* What is being asked
Beginning at the line containing "Camera frame: x", repeat each line below exactly up to and including the line containing "- smartphone (508,558,715,685)". Do not repeat the pictures.
Dataset entries section start
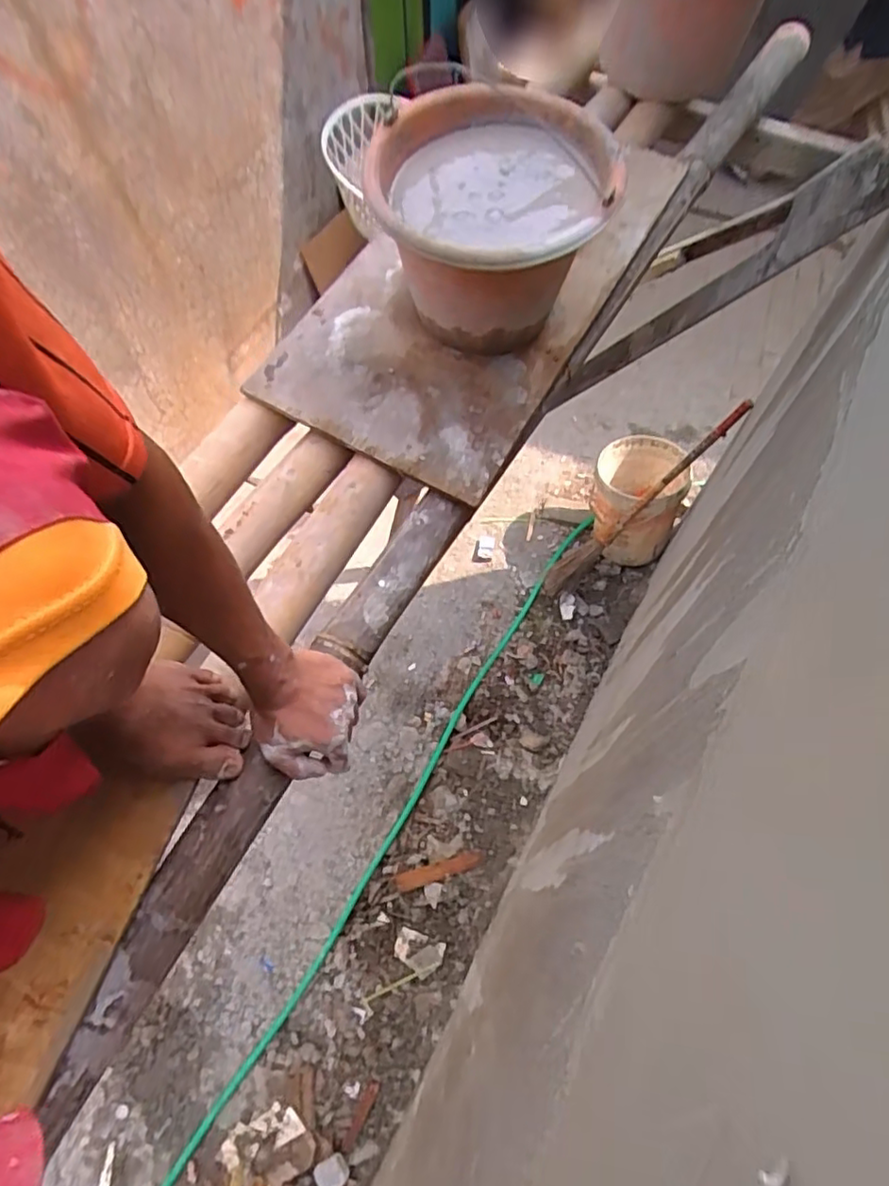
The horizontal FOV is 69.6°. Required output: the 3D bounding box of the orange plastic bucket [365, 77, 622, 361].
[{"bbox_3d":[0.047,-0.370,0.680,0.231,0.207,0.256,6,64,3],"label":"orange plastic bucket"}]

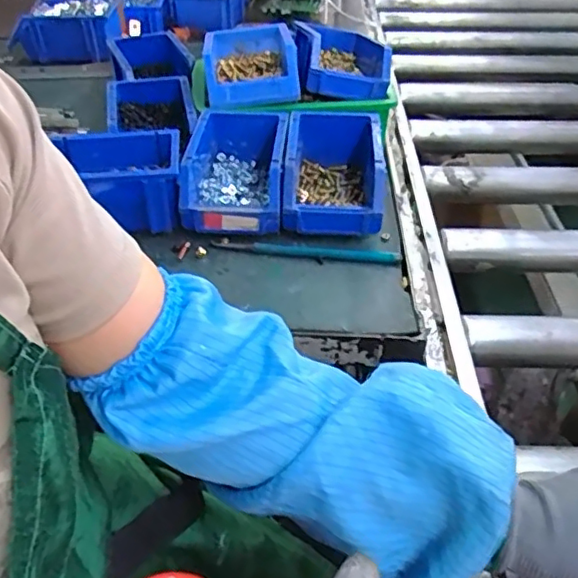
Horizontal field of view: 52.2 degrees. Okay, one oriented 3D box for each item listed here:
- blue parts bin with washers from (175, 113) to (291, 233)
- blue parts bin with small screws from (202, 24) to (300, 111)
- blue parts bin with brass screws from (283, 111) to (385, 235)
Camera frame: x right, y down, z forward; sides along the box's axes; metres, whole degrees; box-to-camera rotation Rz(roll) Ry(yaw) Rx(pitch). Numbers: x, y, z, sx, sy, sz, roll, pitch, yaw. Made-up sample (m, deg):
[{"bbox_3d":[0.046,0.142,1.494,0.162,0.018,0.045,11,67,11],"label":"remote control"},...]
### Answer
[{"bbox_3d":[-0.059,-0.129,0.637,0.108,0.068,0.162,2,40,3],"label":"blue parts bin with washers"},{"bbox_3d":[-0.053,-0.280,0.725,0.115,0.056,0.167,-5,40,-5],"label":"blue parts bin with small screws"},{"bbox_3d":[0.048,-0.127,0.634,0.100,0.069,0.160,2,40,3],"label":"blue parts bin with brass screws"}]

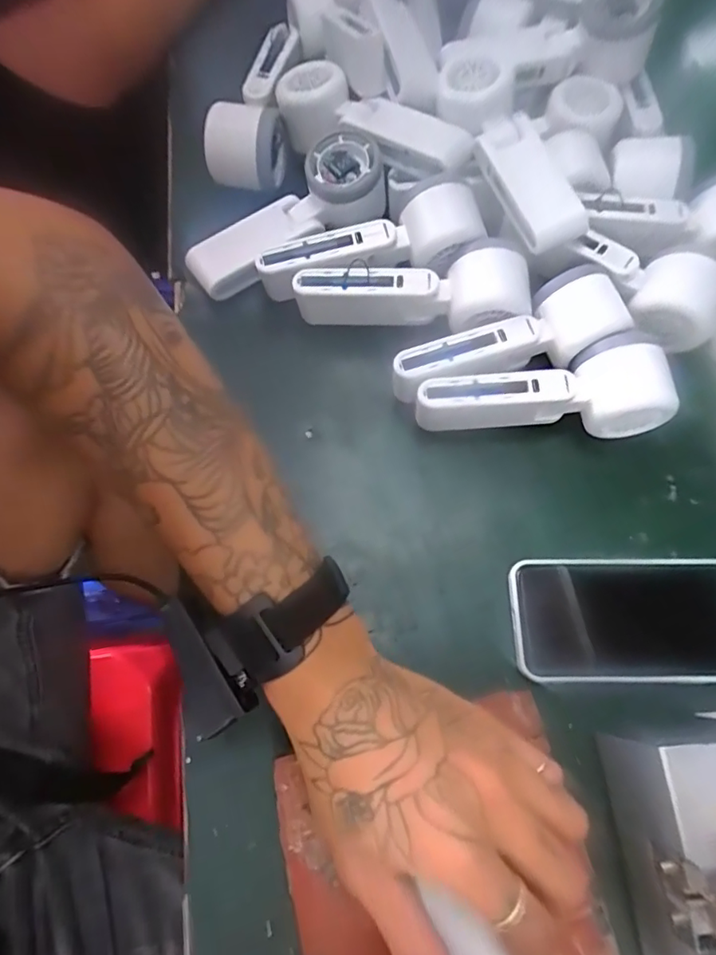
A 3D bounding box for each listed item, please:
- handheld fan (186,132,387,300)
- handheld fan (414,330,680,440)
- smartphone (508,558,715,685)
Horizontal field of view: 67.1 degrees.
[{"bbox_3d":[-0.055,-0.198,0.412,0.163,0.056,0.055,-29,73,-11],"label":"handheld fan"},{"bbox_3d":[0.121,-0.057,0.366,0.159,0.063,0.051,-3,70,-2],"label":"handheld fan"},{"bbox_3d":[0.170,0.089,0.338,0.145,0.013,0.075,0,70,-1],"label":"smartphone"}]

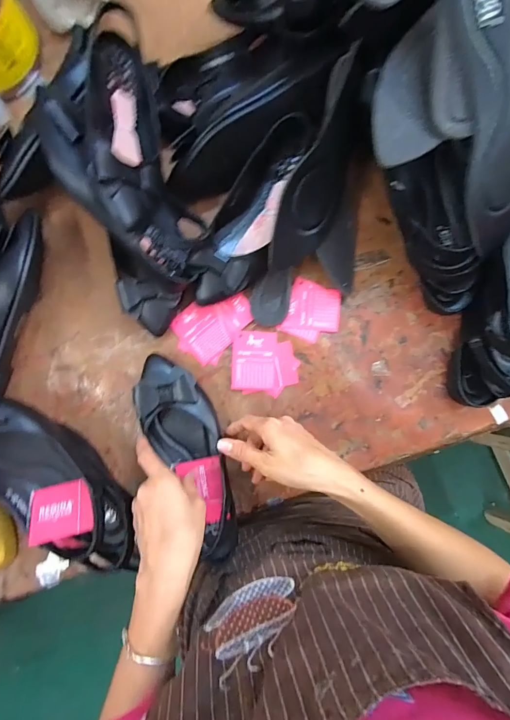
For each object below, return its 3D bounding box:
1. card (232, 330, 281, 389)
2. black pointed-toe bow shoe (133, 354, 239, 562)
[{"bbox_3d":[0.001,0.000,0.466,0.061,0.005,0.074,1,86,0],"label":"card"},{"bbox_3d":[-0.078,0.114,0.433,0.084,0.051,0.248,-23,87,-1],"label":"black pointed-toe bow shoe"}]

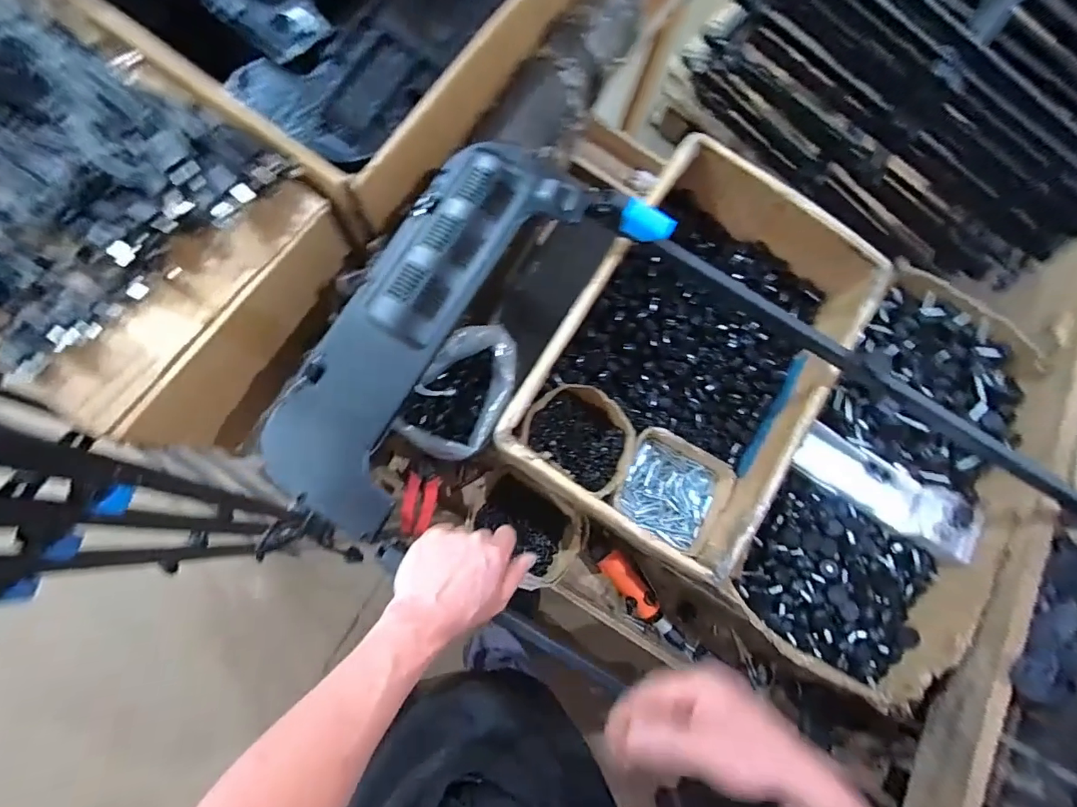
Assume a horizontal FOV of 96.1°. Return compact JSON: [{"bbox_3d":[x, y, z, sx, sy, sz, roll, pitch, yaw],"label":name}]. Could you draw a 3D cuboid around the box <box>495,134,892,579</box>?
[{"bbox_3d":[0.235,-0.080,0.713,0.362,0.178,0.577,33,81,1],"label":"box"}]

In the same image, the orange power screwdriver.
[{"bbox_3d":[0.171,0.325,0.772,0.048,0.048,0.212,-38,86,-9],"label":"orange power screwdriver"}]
Dataset entries section end
Dataset entries section start
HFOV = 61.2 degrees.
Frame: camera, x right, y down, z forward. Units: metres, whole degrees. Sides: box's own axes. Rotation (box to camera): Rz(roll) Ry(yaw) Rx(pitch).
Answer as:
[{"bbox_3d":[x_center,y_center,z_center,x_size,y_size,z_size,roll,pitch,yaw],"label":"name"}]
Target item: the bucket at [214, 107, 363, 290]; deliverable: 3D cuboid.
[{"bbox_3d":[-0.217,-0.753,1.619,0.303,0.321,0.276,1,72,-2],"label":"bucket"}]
Dataset entries section end
* Exercise response
Camera frame: x right, y down, z forward; sides along the box's axes; metres, whole degrees; box-to-camera rotation Rz(roll) Ry(yaw) Rx(pitch). Numbers: x, y, z, sx, sy, sz, roll, pitch, yaw. Made-up sample (m, deg):
[{"bbox_3d":[0.046,0.142,1.494,0.162,0.018,0.045,11,67,11],"label":"remote control"},...]
### Answer
[{"bbox_3d":[-0.059,-0.129,0.637,0.108,0.068,0.162,2,40,3],"label":"blue parts bin with washers"},{"bbox_3d":[-0.053,-0.280,0.725,0.115,0.056,0.167,-5,40,-5],"label":"blue parts bin with small screws"},{"bbox_3d":[0.048,-0.127,0.634,0.100,0.069,0.160,2,40,3],"label":"blue parts bin with brass screws"}]

A 3D bounding box for each listed item, please:
- handheld fan (186,132,387,300)
- handheld fan (414,330,680,440)
- smartphone (508,558,715,685)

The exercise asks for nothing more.